Material provided below:
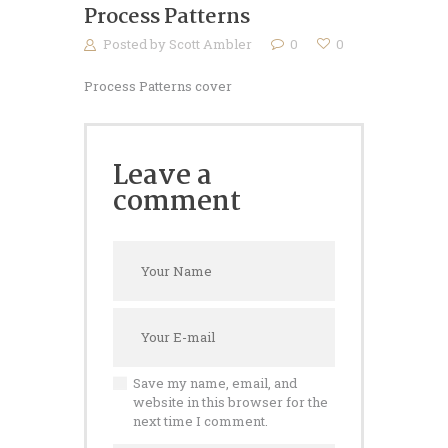
Process Patterns
Posted by
Scott Ambler
0
0
Process Patterns cover
Leave a
comment
Save my name, email, and
website in this browser for the
next time I comment.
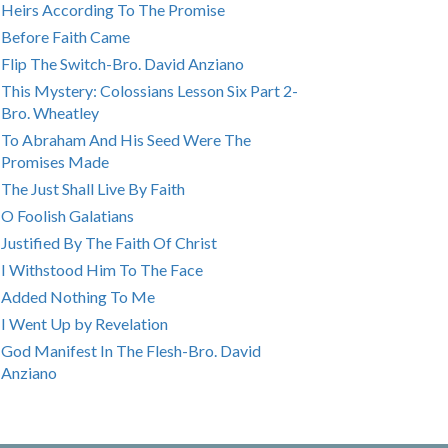
Heirs According To The Promise
Before Faith Came
Flip The Switch-Bro. David Anziano
This Mystery: Colossians Lesson Six Part 2-
Bro. Wheatley
To Abraham And His Seed Were The
Promises Made
The Just Shall Live By Faith
O Foolish Galatians
Justified By The Faith Of Christ
I Withstood Him To The Face
Added Nothing To Me
I Went Up by Revelation
God Manifest In The Flesh-Bro. David
Anziano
End of Material provided.
# Task objective:
Copy out the lines unchanged, starting with the one that contains "Heirs According To The Promise" and ending with the one that contains "Added Nothing To Me", including both.

# Task response:
Heirs According To The Promise
Before Faith Came
Flip The Switch-Bro. David Anziano
This Mystery: Colossians Lesson Six Part 2-
Bro. Wheatley
To Abraham And His Seed Were The
Promises Made
The Just Shall Live By Faith
O Foolish Galatians
Justified By The Faith Of Christ
I Withstood Him To The Face
Added Nothing To Me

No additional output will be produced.